Poderíamos pensar que o ex-centurião da guarda pretoriana fugiria para
lugares mais seguros, mas não foi o que aconteceu. Sebastião, livre
agora de outros trabalhos, pôs-se a confirmar os cristãos na coragem de
viver em tempos difíceis e levar outros a crerem em Jesus. Tendo
recebido a noticia de que Sebastião estava vivo e continuando a provocar
os deuses, Diocleciano ordenou que o aprisionassem e condenou-o a ser
espancado até a morte, decapitado e seu corpo fosse lançado numa fossa.

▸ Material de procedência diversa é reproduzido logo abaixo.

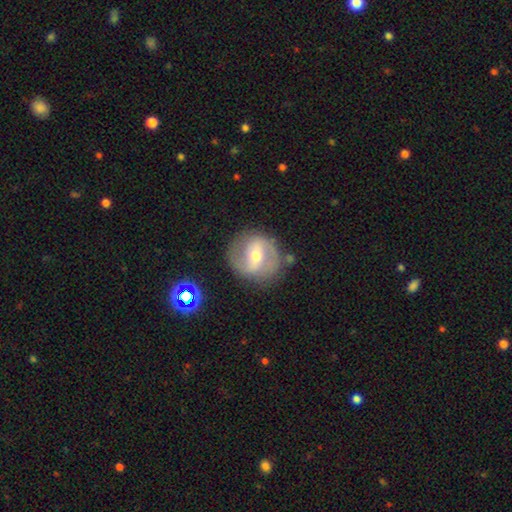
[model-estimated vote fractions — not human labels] Smooth or featured? Predicted: featured or disk (p=0.73). Edge-on disk? Predicted: no (p=0.96). Bar? Predicted: strong (p=0.42). Spiral arms? Predicted: yes (p=0.80). Spiral winding? Predicted: medium (p=0.47). Spiral arm count? Predicted: 2 (p=0.85). Bulge size? Predicted: moderate (p=0.60). Merging? Predicted: none (p=0.79).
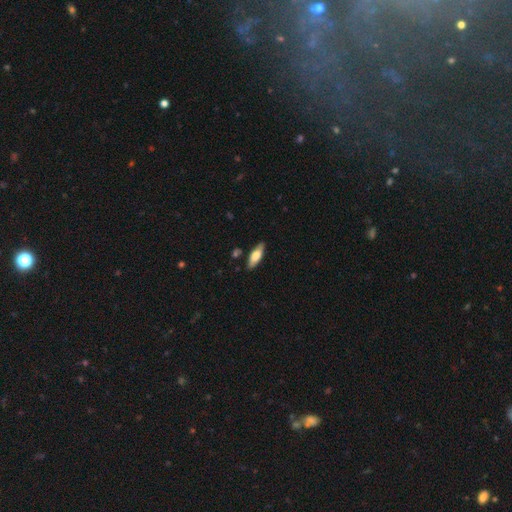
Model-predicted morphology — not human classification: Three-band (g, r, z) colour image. It shows a smooth galaxy with no disk features (66%) that is in between round and cigar-shaped (59%). Merging: none (83%).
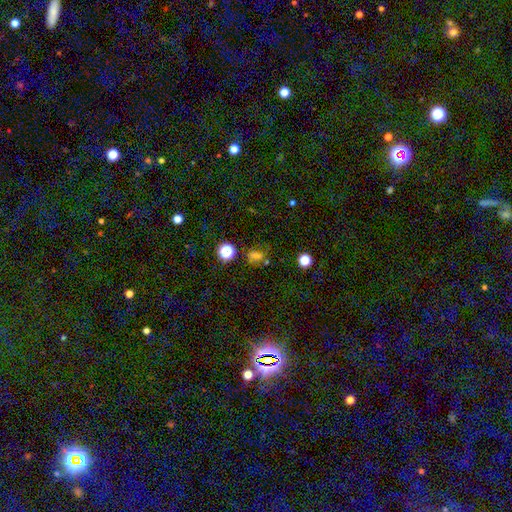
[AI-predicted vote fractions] Morphology: type=smooth (42%); merging=none (66%).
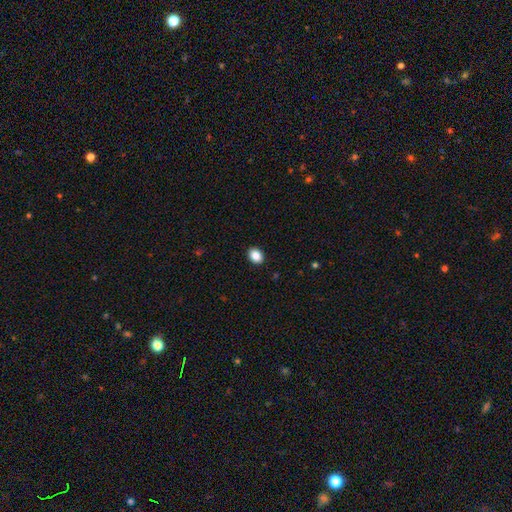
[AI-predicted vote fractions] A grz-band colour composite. It shows a smooth galaxy with no disk features (87%) that is in between round and cigar-shaped (61%). Merging: none (91%).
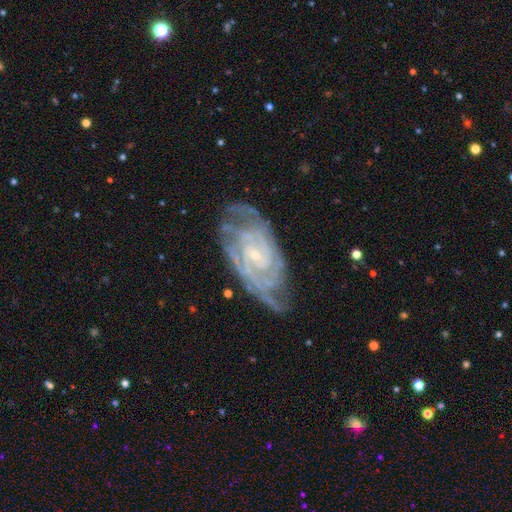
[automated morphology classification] smooth-or-featured: featured or disk: 90% | star or artifact: 5% | smooth: 5%
  disk-edge-on: no: 96% | yes: 4%
    bar: no: 53% | weak: 36% | strong: 11%
    has-spiral-arms: yes: 98% | no: 2%
      spiral-winding: tight: 72% | medium: 24% | loose: 4%
      spiral-arm-count: 2: 28% | can't tell: 25% | 3: 19% | 4: 15% | more than 4: 7% | 1: 6%
    bulge-size: small: 80% | moderate: 14% | none: 3% | large: 1% | dominant: 1%
  merging: none: 68% | minor disturbance: 22% | major disturbance: 8% | merger: 2%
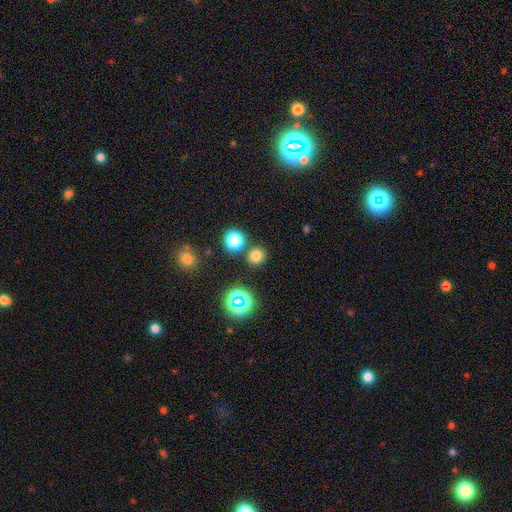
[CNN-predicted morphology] Smooth or featured? smooth (72%)
How rounded? round (89%)
Merging? none (79%)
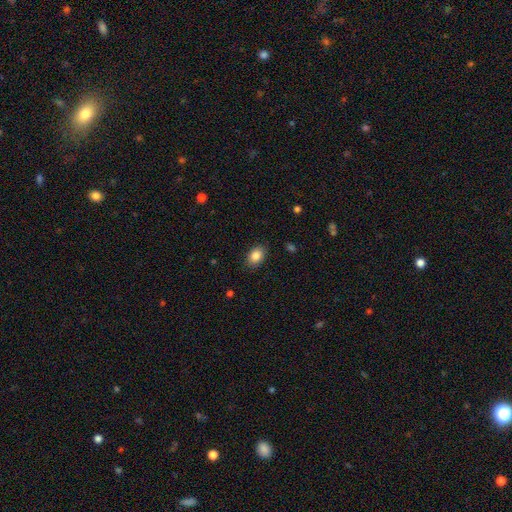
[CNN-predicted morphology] This appears to be a smooth galaxy with no disk features (86%) that is in between round and cigar-shaped (80%). Merging: none (87%).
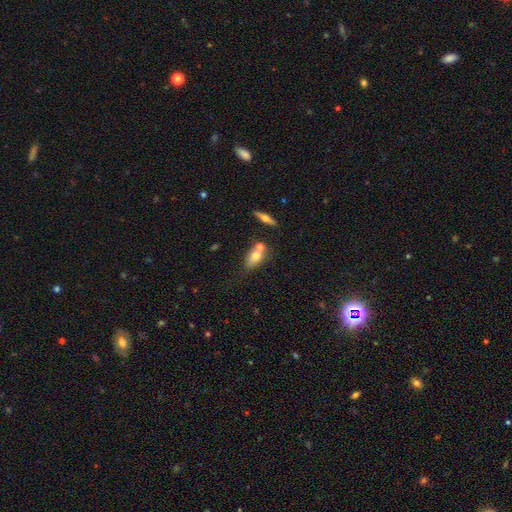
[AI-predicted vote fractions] Smooth or featured: smooth — 70% (featured or disk — 22%)
How rounded: in between — 80% (round — 11%)
Merging: none — 42% (merger — 38%)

Sabendo do ocorrido através de uma visão, a cristã Lucina descobriu onde
estava o corpo, foi busca-lo e sepultou-o no lugar chamado de “ad
catacumbas” , na Via Ápia. Nessas Catacumbas, fora dos muros da cidade
de Roma, em 288 tinham sido exumadas as relíquias dos apóstolos Pedro e
Paulo. E Ali, o apóstolo dos mártires foi também sepultado. Corriam os
primeiros anos do século IV, talvez o ano 303-304, quando São Sebastião
deu a vida por Nosso Senhor e tornou-se definitivamente soldado de
Cristo.
Seu túmulo tornou-se local de culto cristão e, em 367, o Papa Damaso fez
construir sobre ele uma igreja, até hoje local de muitas peregrinações.
Que São Sebastião nosso Padroeiro e Protetor olhe por nós!